*** Opening of EXCERPT TO READ ***
Authentication Architecture

JWT-Based Authentication Flow

sequenceDiagram
    participant C as Client
    participant API as API Routes
    participant DB as MongoDB
    participant JWT as JWT Service

    C->>API: POST /api/auth/login
    API->>DB: Validate credentials
    DB->>API: User data
    API->>JWT: Generate tokens
    JWT->>API: Access + Refresh tokens
    API->>C: Tokens (HTTP-only cookies)

    Note over C,API: Subsequent requests
    C->>API: Request with access token
    API->>JWT: Verify access token
    JWT->>API: Token valid
    API->>C: Protected resource

    Note over C,API: Token refresh
    C->>API: Request with expired access token
    API->>JWT: Verify refresh token
    JWT->>API: New access token
    API->>C: New token + resource

Security Features

  • HTTP-only Cookies: Prevents XSS attacks
  • CSRF Protection: Built-in Next.js CSRF protection
  • Token Rotation: Automatic refresh token rotation
  • Secure Headers: Security headers via Next.js middleware

File Processing Pipeline

Document Conversion Architecture

graph TD
    A[Upload File] --> B{File Type}
    B -->|Excel| C[ExcelJS Parser]
    B -->|Word| D[Pandoc Converter]
    B -->|PDF| E[PDF Parser]

    C --> F[Data Extraction]
    D --> G[Content Extraction]
    E --> H[Text Extraction]

    F --> I[Structure Analysis]
    G --> I
    H --> I

    I --> J[Content Integration]
    J --> K[Document Update]

Processing Utilities

// File processing utilities (src/utils/)
*** Close of EXCERPT TO READ ***
SET OF TASKS:
1 > In the architecture excerpt, how are the access and refresh tokens returned to the client after login?
2 > Name every security feature listed in the architecture excerpt.
3 > Quote the architecture excerpt between "C->>API: POST /api/auth/login" and "Tokens (HTTP-only cookies)", inclusive.
*** Opening of RECORDED DATA ***
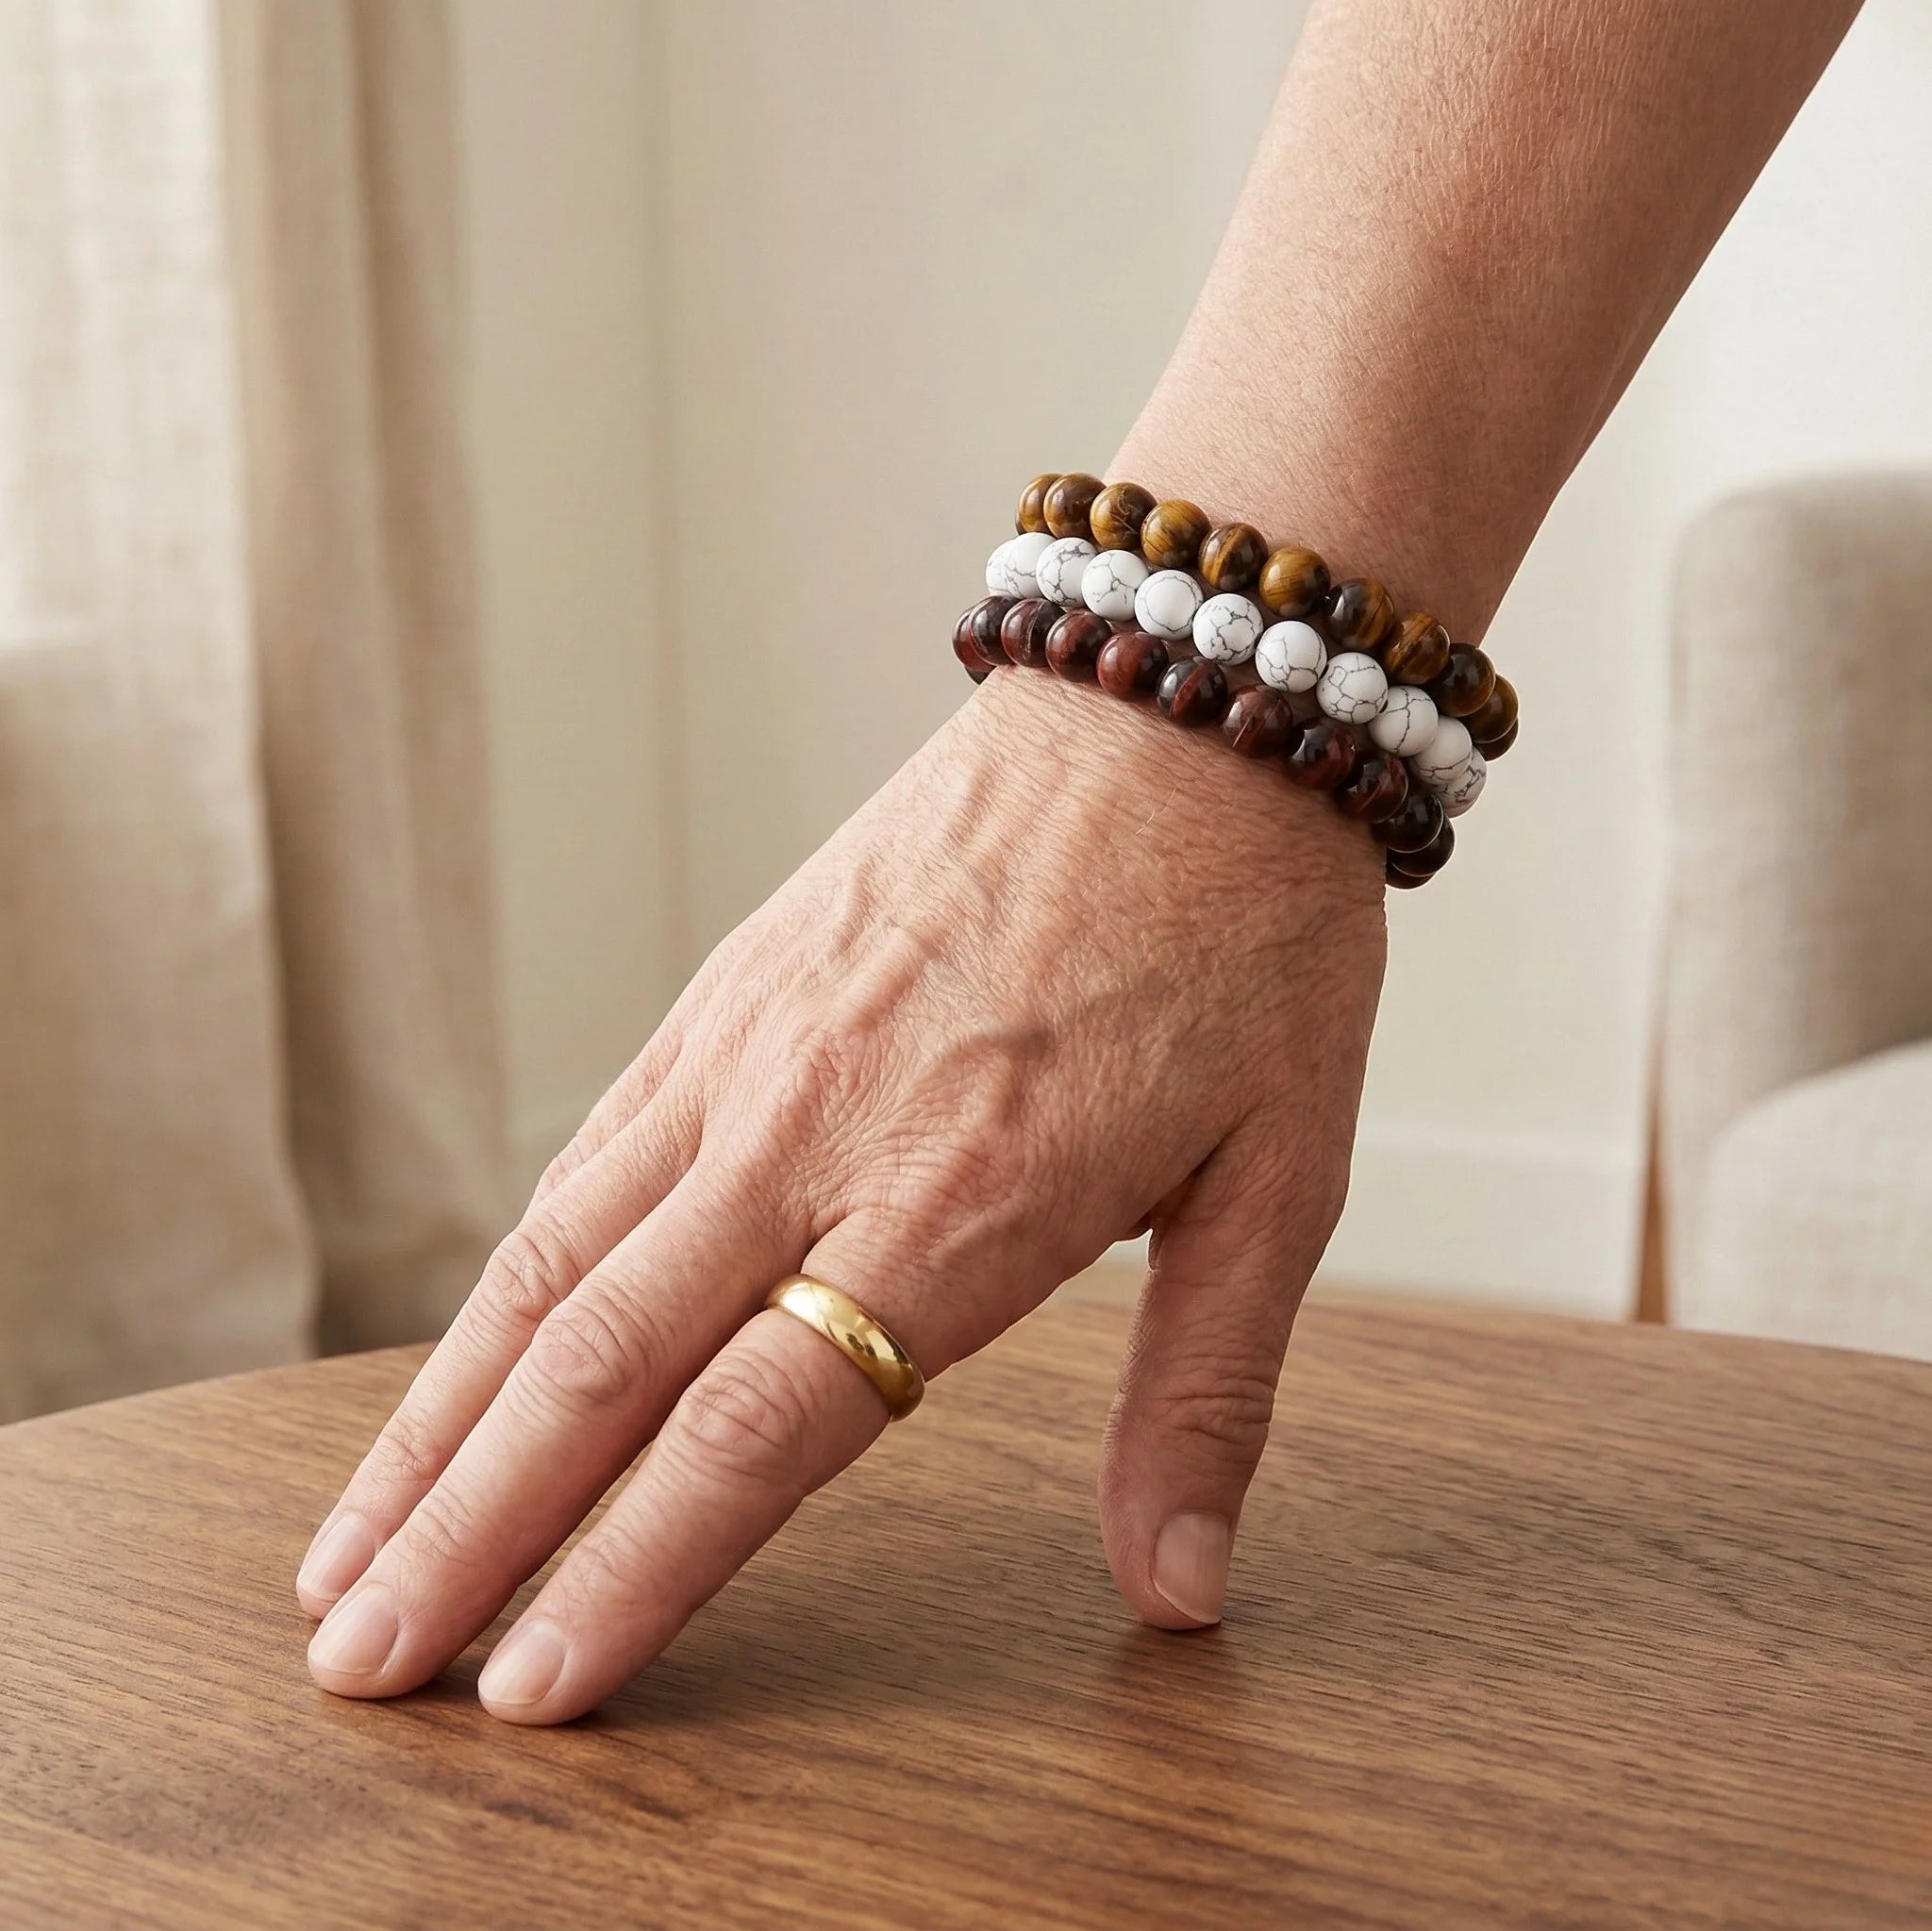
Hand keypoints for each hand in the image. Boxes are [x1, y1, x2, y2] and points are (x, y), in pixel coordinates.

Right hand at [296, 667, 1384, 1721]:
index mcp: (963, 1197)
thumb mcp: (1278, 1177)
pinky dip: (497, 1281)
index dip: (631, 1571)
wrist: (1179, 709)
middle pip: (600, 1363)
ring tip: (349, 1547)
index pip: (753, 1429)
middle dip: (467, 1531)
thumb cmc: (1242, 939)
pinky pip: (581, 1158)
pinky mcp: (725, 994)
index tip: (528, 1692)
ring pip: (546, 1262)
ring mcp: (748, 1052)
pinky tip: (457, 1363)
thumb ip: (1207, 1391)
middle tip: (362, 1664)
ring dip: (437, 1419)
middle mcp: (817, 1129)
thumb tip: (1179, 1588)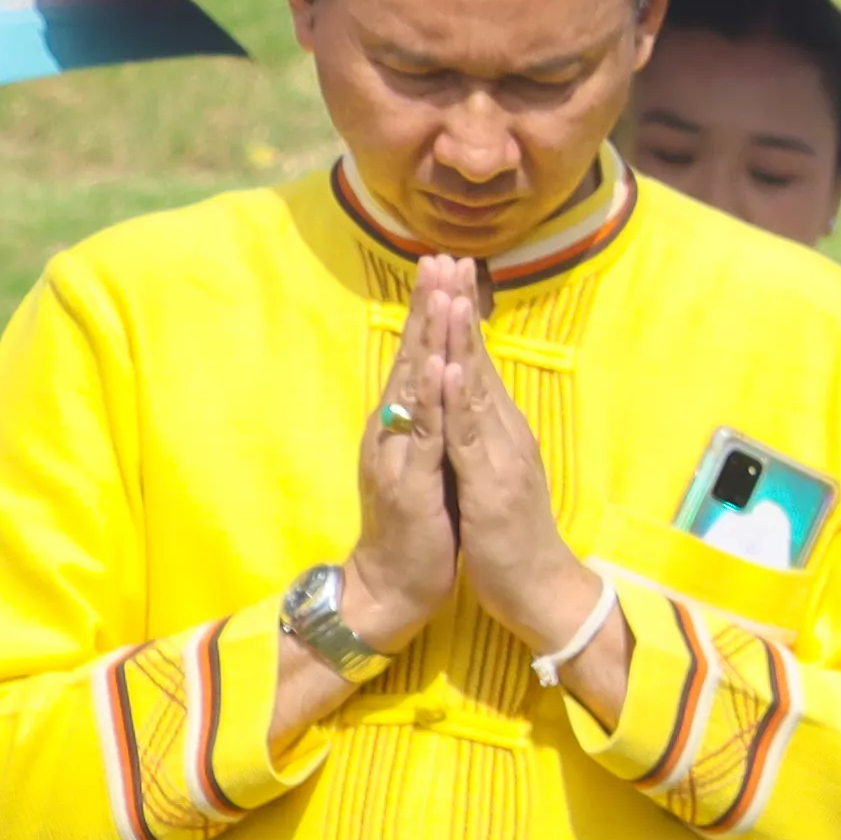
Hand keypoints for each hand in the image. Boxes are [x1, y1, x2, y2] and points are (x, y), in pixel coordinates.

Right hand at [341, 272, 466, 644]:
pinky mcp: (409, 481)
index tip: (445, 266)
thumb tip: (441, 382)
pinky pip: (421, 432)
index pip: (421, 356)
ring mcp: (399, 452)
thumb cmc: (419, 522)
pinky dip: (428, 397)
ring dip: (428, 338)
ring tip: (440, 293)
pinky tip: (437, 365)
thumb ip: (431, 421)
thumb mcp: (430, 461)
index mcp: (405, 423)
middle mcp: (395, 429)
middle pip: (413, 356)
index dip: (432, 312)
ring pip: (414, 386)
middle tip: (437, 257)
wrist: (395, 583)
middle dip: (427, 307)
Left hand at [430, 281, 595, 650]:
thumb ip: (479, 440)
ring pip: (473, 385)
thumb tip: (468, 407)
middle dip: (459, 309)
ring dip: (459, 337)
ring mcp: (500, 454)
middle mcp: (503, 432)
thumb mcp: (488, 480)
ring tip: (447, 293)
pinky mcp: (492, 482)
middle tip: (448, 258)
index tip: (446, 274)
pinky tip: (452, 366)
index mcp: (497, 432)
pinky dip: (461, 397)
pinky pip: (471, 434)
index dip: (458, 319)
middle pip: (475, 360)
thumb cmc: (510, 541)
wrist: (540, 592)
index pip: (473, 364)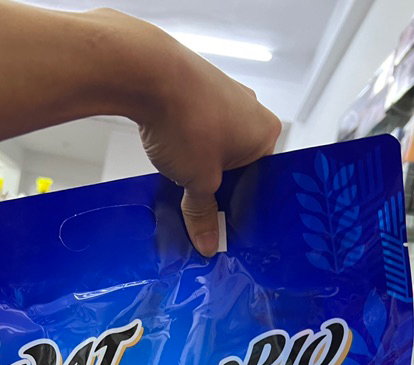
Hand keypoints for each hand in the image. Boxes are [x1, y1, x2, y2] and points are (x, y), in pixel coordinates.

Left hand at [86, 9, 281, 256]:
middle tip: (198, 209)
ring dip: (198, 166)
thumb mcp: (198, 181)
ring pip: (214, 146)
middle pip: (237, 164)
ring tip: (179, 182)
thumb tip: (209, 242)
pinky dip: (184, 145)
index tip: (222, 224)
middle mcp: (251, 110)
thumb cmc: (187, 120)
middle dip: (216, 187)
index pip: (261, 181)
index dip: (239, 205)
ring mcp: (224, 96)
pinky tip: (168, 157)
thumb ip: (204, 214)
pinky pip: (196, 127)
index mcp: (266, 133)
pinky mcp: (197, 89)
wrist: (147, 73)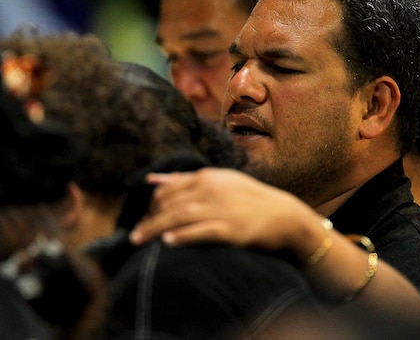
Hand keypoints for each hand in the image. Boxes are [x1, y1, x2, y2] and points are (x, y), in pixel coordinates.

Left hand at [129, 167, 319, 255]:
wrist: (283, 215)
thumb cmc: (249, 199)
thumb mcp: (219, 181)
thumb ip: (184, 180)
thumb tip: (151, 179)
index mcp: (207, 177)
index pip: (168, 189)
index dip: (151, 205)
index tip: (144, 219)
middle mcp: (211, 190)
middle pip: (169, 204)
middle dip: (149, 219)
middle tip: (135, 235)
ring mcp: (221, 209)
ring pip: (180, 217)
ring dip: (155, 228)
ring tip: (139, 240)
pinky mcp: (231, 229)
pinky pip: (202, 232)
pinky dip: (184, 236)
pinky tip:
*** Close of RECORDED DATA ***
WRITTEN RESPONSES:
1 > As HTTP-only cookies.

2 > HTTP-only Cookies, CSRF Protection, Token Rotation, Secure Headers

3 >
C->>API: POST /api/auth/login
    API->>DB: Validate credentials
    DB->>API: User data
    API->>JWT: Generate tokens
    JWT->>API: Access + Refresh tokens
    API->>C: Tokens (HTTP-only cookies)